*Source excerpt*.
━━━━━━━━━━━━━━━━━━━━
We also tried same solution proposed by @kincl and it solved the issue (openshift v3.6.173)
I'm interested to understand the reason of this kind of regression. Any idea ?

Thanks

rdemarinis on 23 Nov 2017

👍1

Issues go stale after 90d of inactivity.

Mark the issue as fresh by commenting /remove-lifecycle stale.
Stale issues rot after an additional 30d of inactivity and eventually close.
Exclude this issue from closing by commenting /lifecycle frozen.

If this issue is safe to close now please do so with /close.

/lifecycle stale

openshift-bot on 26 Feb 2018

Removing the ROUTER_METRICS_TYPE env var from the deployment config was enough for me.

ctron on 5 Mar 2018

having the same issue in 3.7. The workaround works.
/remove-lifecycle stale

hakanisaksson on 26 Mar 2018

We changed the metrics so that they reported in prometheus format so that we can integrate with the overall cluster metrics.

However, as you noticed, we did not regress the behavior since if you have a config that worked before the change, it will continue to produce the old metrics from haproxy directly. As @ctron noted, you just need to remove the ROUTER_METRICS_TYPE from the environment variables to get the old behavior.

knobunc on 26 Mar 2018

For any 3.11 users (like myself), executing this leads to pod startup failure with error "Readiness probe failed: HTTP probe failed with statuscode: 401".

In that case, you also need to update the readiness check to the old metrics:

oc patch dc router -p '"spec": {"template": {"spec": {"containers": [{"name": "router","readinessProbe": {"httpGet": {"path": "healthz"}}}]}}}'
━━━━━━━━━━━━━━━━━━━━
*Exercise task A*. In the forum thread, which environment variable do the posters say to remove from the deployment config to get the old metrics behavior?
*Exercise task B*. Reproduce the stretch of the forum thread from "Exclude this issue" through "The workaround works.".

*Given data*.
━━━━━━━━━━━━━━━━━━━━
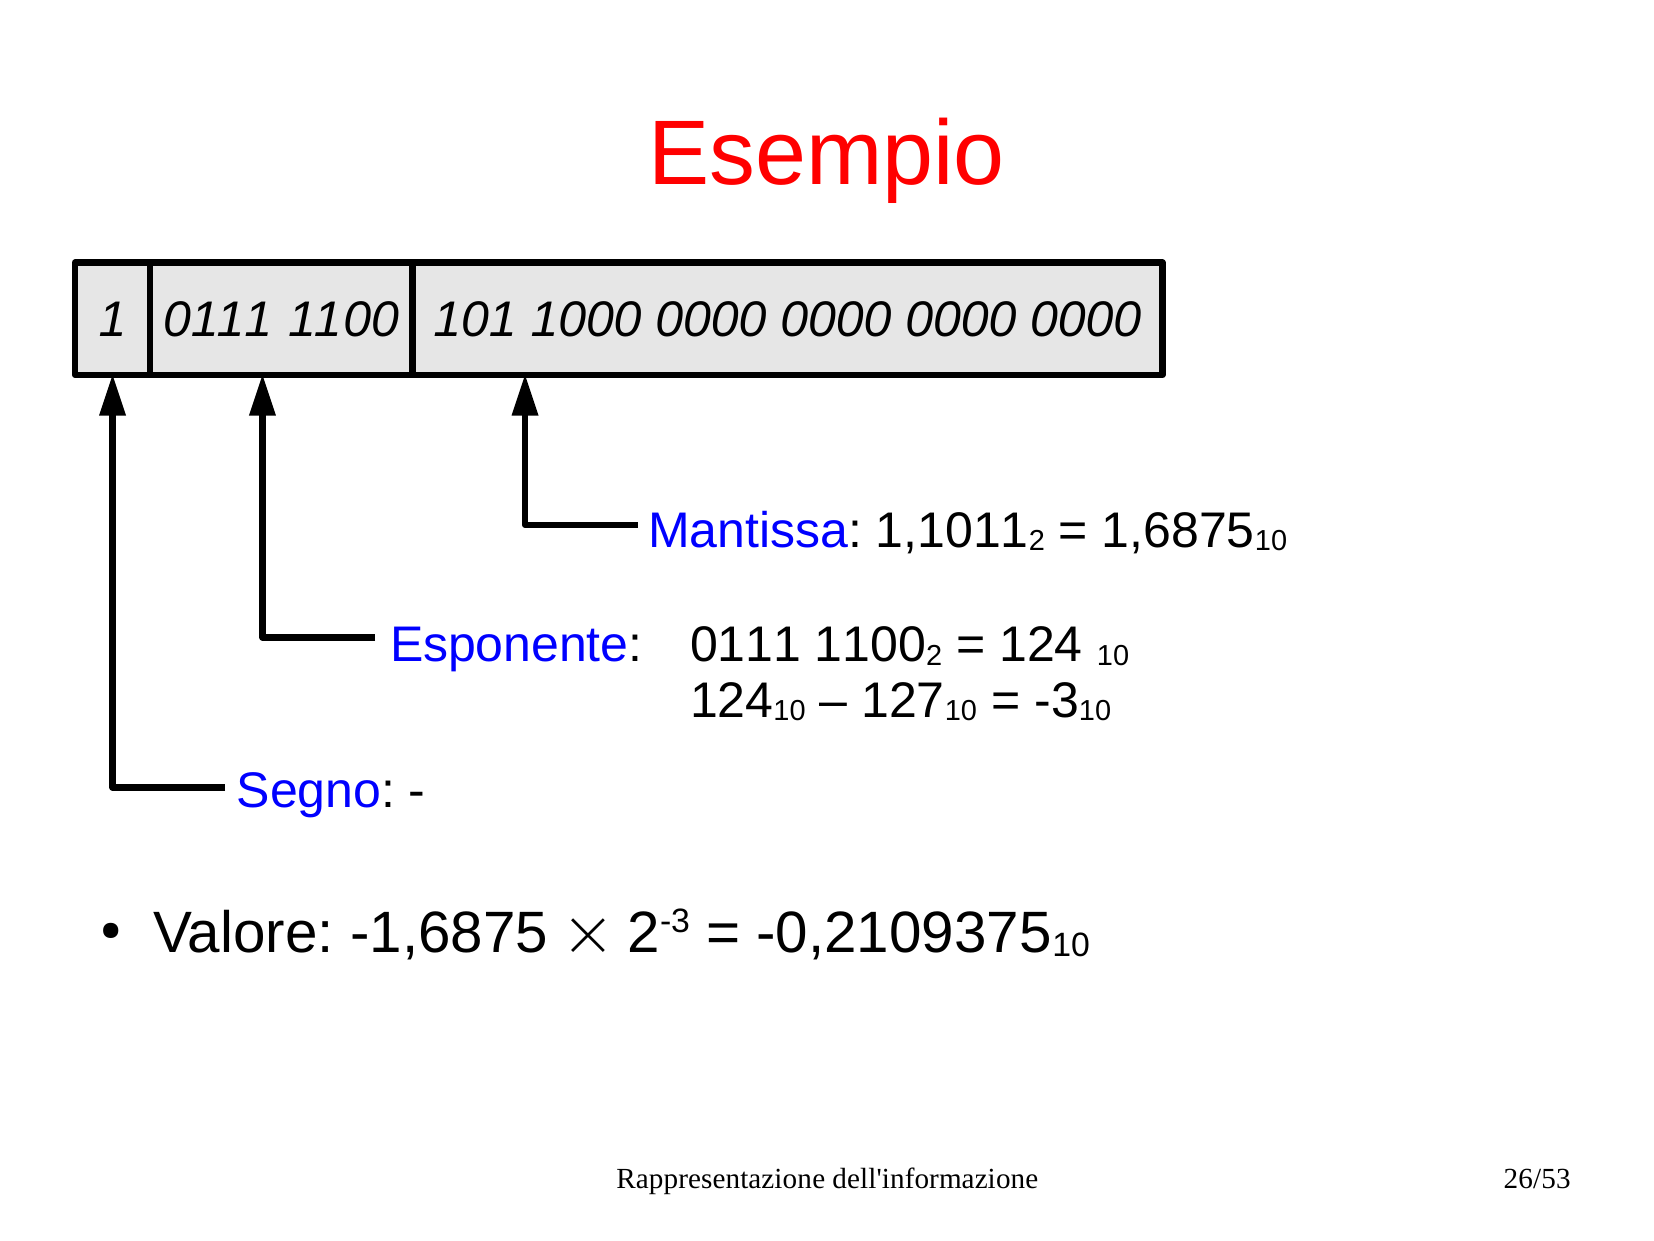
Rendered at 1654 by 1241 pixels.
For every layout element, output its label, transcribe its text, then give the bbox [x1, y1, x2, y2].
━━━━━━━━━━━━━━━━━━━━
*Written answer A*. ROUTER_METRICS_TYPE

*Written answer B*.
Exclude this issue from closing by commenting /lifecycle frozen.

If this issue is safe to close now please do so with /close.

/lifecycle stale

openshift-bot on 26 Feb 2018

Removing the ROUTER_METRICS_TYPE env var from the deployment config was enough for me.

ctron on 5 Mar 2018

having the same issue in 3.7. The workaround works.